- Culture
- 05 Aug 08
The greatest of all the Great Lost Films finally makes it into Irish cinemas this month, some 31 years after its completion.
Shot for less than $10,000 over a series of weekends in 1977, Killer Of Sheep was initially submitted by writer-director Charles Burnett as a thesis requirement for his UCLA Master’s degree.
Thanks to convoluted legal wrangles over the transcendent soundtrack – featuring Dinah Washington, Rachmaninov, Paul Robeson, Etta James, Gershwin, Big Boy Crudup and Earth, Wind & Fire – the film has rarely been seen since except on scratchy 16mm prints in galleries and on campuses. This has done little to halt its sphere of influence, particularly among young Gen-X neo-realists. It is difficult to imagine how a film like David Gordon Green’s George Washington might look without Burnett’s influence. Indeed, it is difficult to imagine how such a film could exist at all.
Across the Atlantic, our American chums have long acknowledged Burnett’s masterpiece.

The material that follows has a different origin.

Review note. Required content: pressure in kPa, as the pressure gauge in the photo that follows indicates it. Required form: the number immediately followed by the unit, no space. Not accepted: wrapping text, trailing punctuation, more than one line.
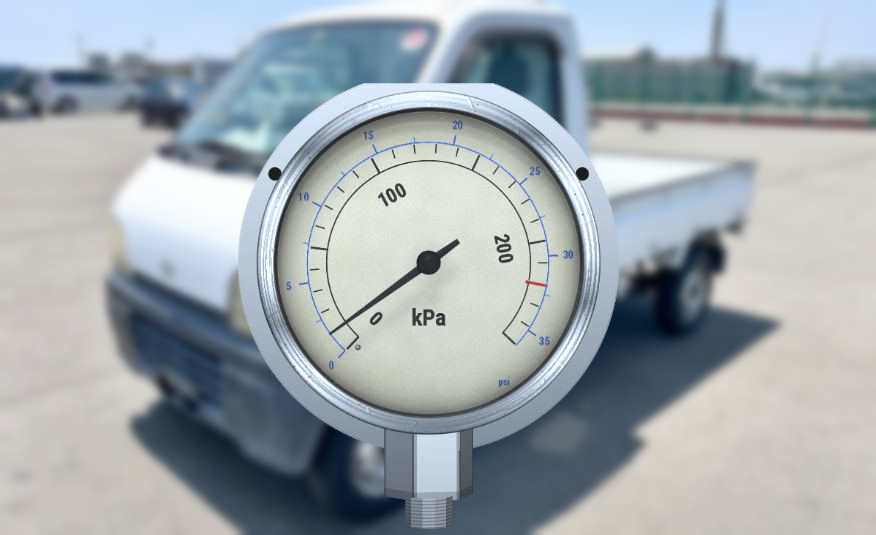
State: 10kPa
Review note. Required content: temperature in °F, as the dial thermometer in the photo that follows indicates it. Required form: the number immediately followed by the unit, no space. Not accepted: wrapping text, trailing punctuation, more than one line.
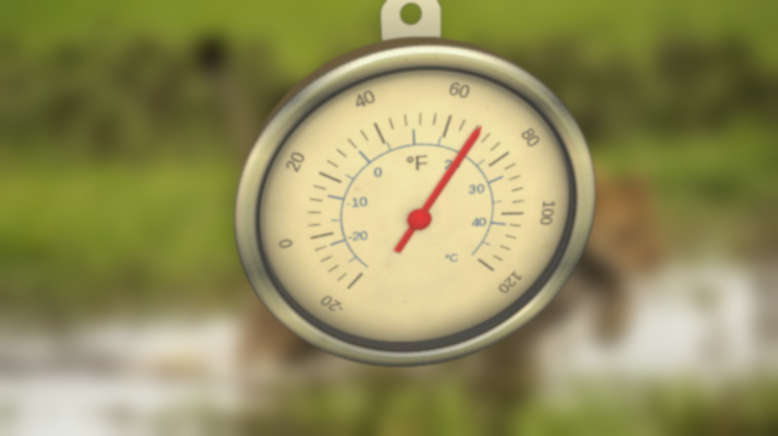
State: 68°F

In 1990, the Library of Congress declared it a national treasure; it was among the first 50 films entered in the National Film Registry for its historical significance. In 2002, the National Society of Film Critics selected it as one of the 100 Essential Films of all time.
Now thanks to the dedicated folks at Milestone Films, we can finally take in Killer Of Sheep on a splendid new 35mm print. Can it possibly live up to its reputation? Most certainly.
Set in Burnett’s home borough of Watts, it is a remarkable social document of the African-American plight. It is difficult to recognise these environs as south Los Angeles. Forget the relatively glossy poverty tours like Boyz N The Hood. Even by ghetto standards, the place looks bombed out and third world. It is exactly as Thomas Pynchon described it a decade earlier, somewhere “the poor, the defeated, the criminal, the desperate, (are) all hanging in there with what must seem a terrible vitality.”
Our hero, Stan (Henry G. Sanders), is a troubled, haunted young man capable of finding courtly, erotic dreams in a coffee cup. When he isn’t mending things around his shabby home, he works in an abattoir where the monotony and cruelty of killing has left him unable to sleep and detached from his heartstoppingly beautiful wife and children. As he himself puts it; “I’m just working myself into my own hell.”
It is typical of Burnett’s strange existential poetry that the film pivots around a butcher’s realisation that he is just as helpless as the unfortunate animals he dispatches. The director finds a beauty and vibrancy in the brutality of his world; here children in tartan flares throw rocks at passing freight trains, lost in some unending game where the rules are only known onto them.
Odd camera angles and occasionally eccentric images work to reinforce Killer Of Sheep’s discombobulating message; we’re all in the slaughterhouse but some of us are staring past the bars.